THE REDUCTION OF NAXOS
The island of Naxos, for reasons unknown, attempted to secede from the alliance c. 467 BCE. Its subjugation produced a change in membership not anticipated during the formation of the alliance. The Athenians "besieged and reduced them. Naxos … [thus became] the first allied polis enslaved contrary to the original structure of the League" (Thuc. 1.98.4). The majority of League members nonetheless appear to have understood that they could not tolerate unilateral defections or rebellions, otherwise the League itself would soon disintegrate and destroy any benefits won.

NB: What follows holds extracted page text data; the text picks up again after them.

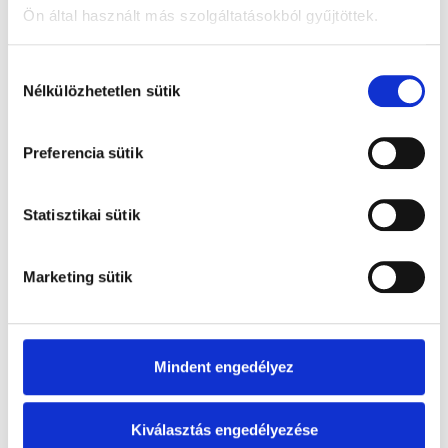
Ön által használt más szolgáltatásokból gyűjtöttek.
Hozzájárulás
Nélkülözhetetlen sütik
kiválasztása
Preferencia sütik
Statisztikai sütik
Marketing sütik
Mindent engedélyez
Lakatos Szimonetta
Kiválasztás engedélyezése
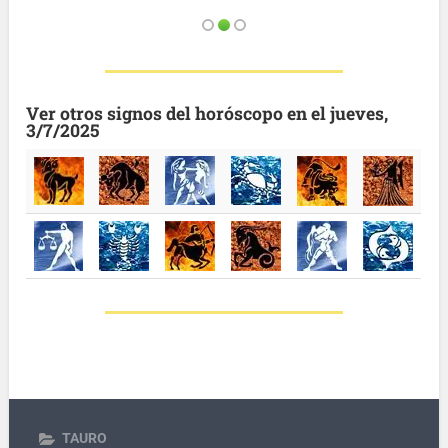
Ver otros signos del horóscopo en el jueves,
3/7/2025
TAURO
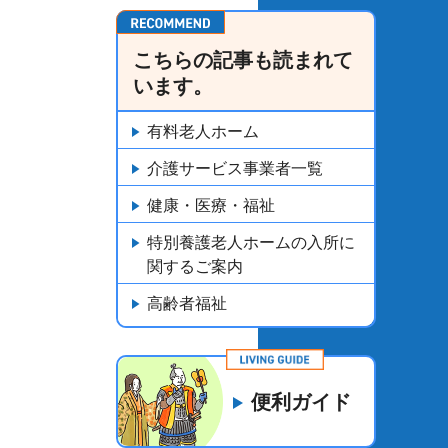
こちらの記事も読まれて
います。
有料老人ホーム
介護サービス事業者一覧
健康・医療・福祉
特別養護老人ホームの入所に
関するご案内
高齢者福祉
便利ガイド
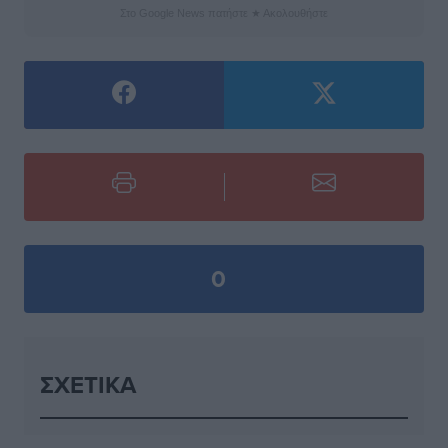
Στο Google News πατήστε ★ Ακολουθήστε
0
ΣΧΕΤΙΚΆ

The oaths of allegiance would now include a new word, obedience. The subjugation of Naxos, in other words, established a precedent, which the Athenians would use for the rest of the League’s existence; the use of force to insure compliance.
BATTLE OF EURYMEDON
Cimon continued to lead a Delian League force of 300 triremes in the east: 200 Athenian with 100 allied contingents. He sailed along the Caria and Lycian coasts, sacking and reducing some poleis, driving Persian garrisons out of others, and brought many of these poleis into the League. He relentlessly pursued the Mede.
The Persians assembled a large Phoenician fleet near Cyprus. Cimon collected his forces at the Triopian promontory. After taking Phaselis, he sailed directly for the Eurymedon river in Pamphylia then immediately attacked and defeated the Phoenician fleet as well the reinforcements sent from Cyprus – destroying or capturing almost 200 ships. This victory proved definitive.